Closing thoughts on VMWorld 2015

2015-09-02 18.18.58With VMWorld 2015 in the books, I thought I would do a sort of round-up post to collect my thoughts and experiences as a whole. I wanted to wait a week or so to let everything soak in and give me time to reflect on the event. Keep in mind that this was my first VMWorld and I’m sure that there was tons that I missed. This is also based on what I was hoping to accomplish going into this, which won’t be the same for everyone.

First off, there is never enough time at this this event – get used to it. Stop worrying about which session you’ll need to skip or attend, and make a decision and go with it. There were some sessions that I booked but decided at the last minute to skip due to various reasons. Unless it is a session where you want to talk to the presenter(s) after the fact, or have specific questions to ask during the sessions, you might as well not worry about skipping it as the sessions are recorded and available after the fact.

Next on the list is the social / community aspect. If you leave VMWorld without meeting at least 10 new people, then you are doing it wrong. Let me clarify – you can’t count vendors that you meet in the Solutions Exchange. I was amazed at how many new people I met – what is even crazier is when you realize that you know the person you are talking to by their Twitter handle and not their name. There were numerous times where I was chatting with folks only to find out that they are a well known author, blogger, or even a VCDX. Having that personal experience is something that you can’t replicate over Twitter or other social media means, however you can still use those mediums to get the ball rolling.
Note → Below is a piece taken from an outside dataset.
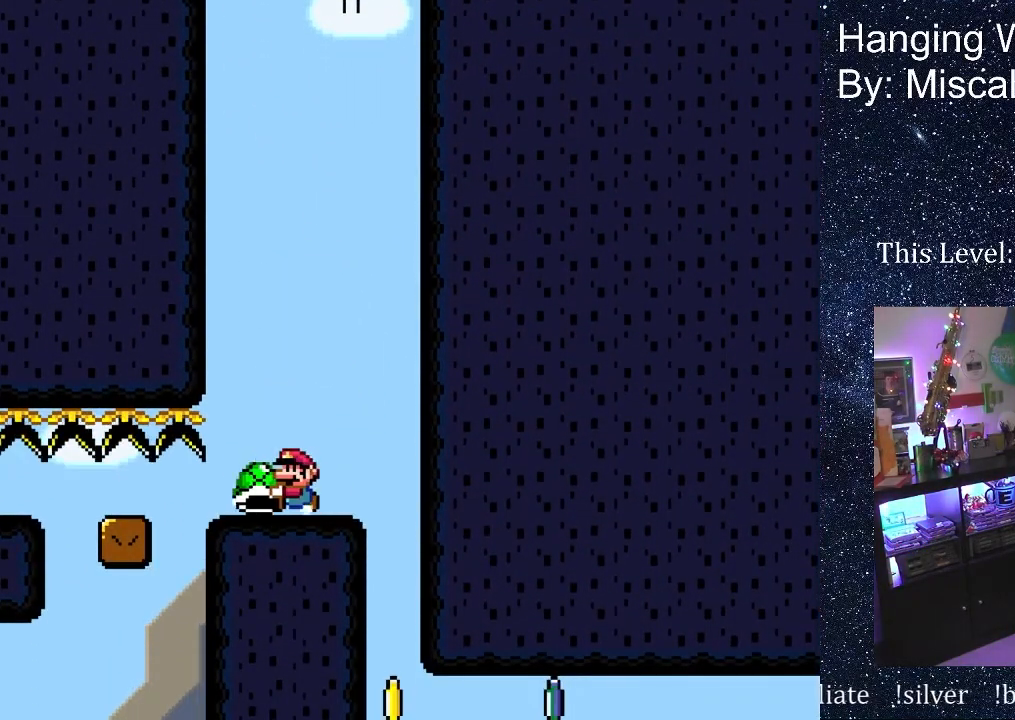
{"buttons": [], "events": [[67, "DPAD_RIGHT", "down"], [183, "DPAD_RIGHT", "up"]]}
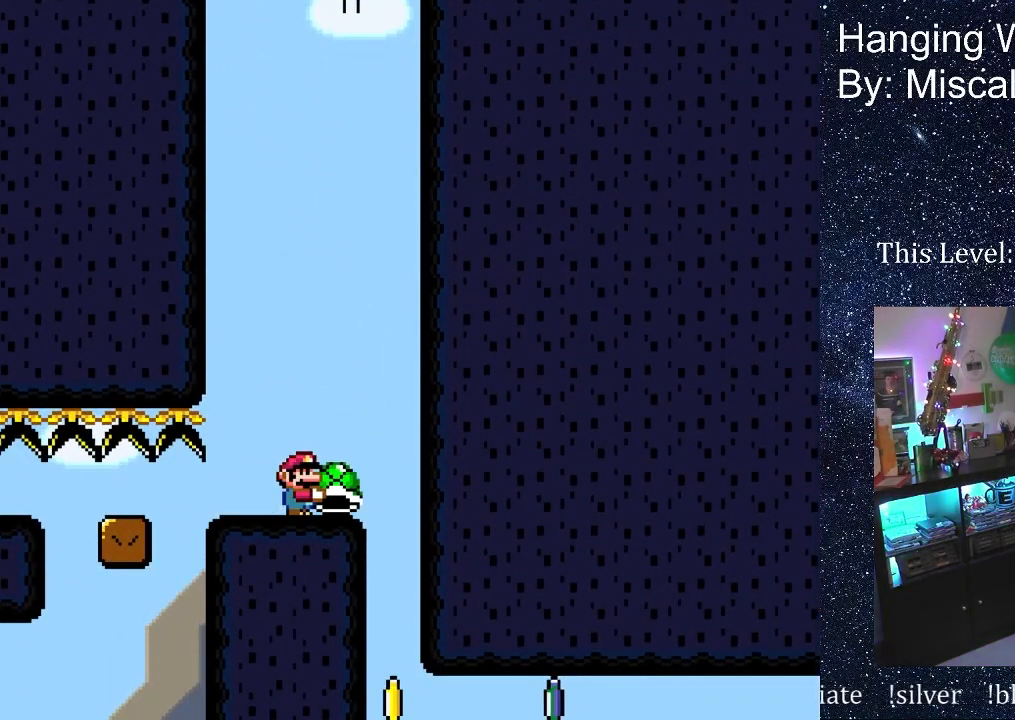
{"buttons": [], "events": []}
Know your limits – I’m not just talking about controlling your drinking at parties (but that is very important), but also don’t push yourself too hard physically. I was about 10 blocks away from Mosconne, and from Sunday to the end of Thursday I ended up doing over 125,000 steps (about 80 Kilometers). Luckily I had a great pair of shoes, and the backpack that was given out was well padded. I made sure to keep the load light, and my water bottle always had water in it. Along the same lines, be sure to get your sleep and schedule time for meals – there is no sense in attending sessions and not being able to retain anything because you are too tired or hungry.

Spend some serious time in the Solutions Exchange. I usually skip the vendors at the VMUGs as I don’t get much value out of talking to sales folks. The Solutions Exchange is stuffed with sales engineers – these are the guys who can give you all the detail you need, and if they can’t answer your question they know who to ask. Sure there is a lot of swag to collect (I personally don’t grab much as I don’t have much use for it), but you’ll find a lot of interesting vendors there with new products. One of my favourite questions to ask is ‘what makes your product special?’ That is usually enough to get the conversation going.

Lastly consider coming in a day early and leaving a day later if you can swing it. Sunday is traditionally supposed to just be registration and orientation for newbies. This year Tintri had their annual conference on the Sunday, which also conflicted with a handful of official VMWorld sessions that were pulled to Sunday, which also conflicted with the vBrownBag talks and panels that were going on. My point being that Tintri aside, there was still plenty going on to warrant coming in a day early. I also left Thursday afternoon to head out – normally I would have stayed over another night, however I was heading up to Vancouver which is in the same time zone and I figured that I would rather get the travelling done with. In hindsight, I would do that again, however if I had to fly back to Toronto, I would definitely leave the Friday morning after (hopefully) a good night’s sleep.

VMWorld has been a very unique experience for me as up until this point the largest event that I had attended was Storage Network World about 5 years ago. The value that I gained from this (networking, hands on experience, and product overviews / demos) was fantastic. Although it is far from an inexpensive trip, it was something that was well worth the money in my opinion (of course my company paid for the trip, so that helped). Hopefully I’ll see some of you in Las Vegas next year.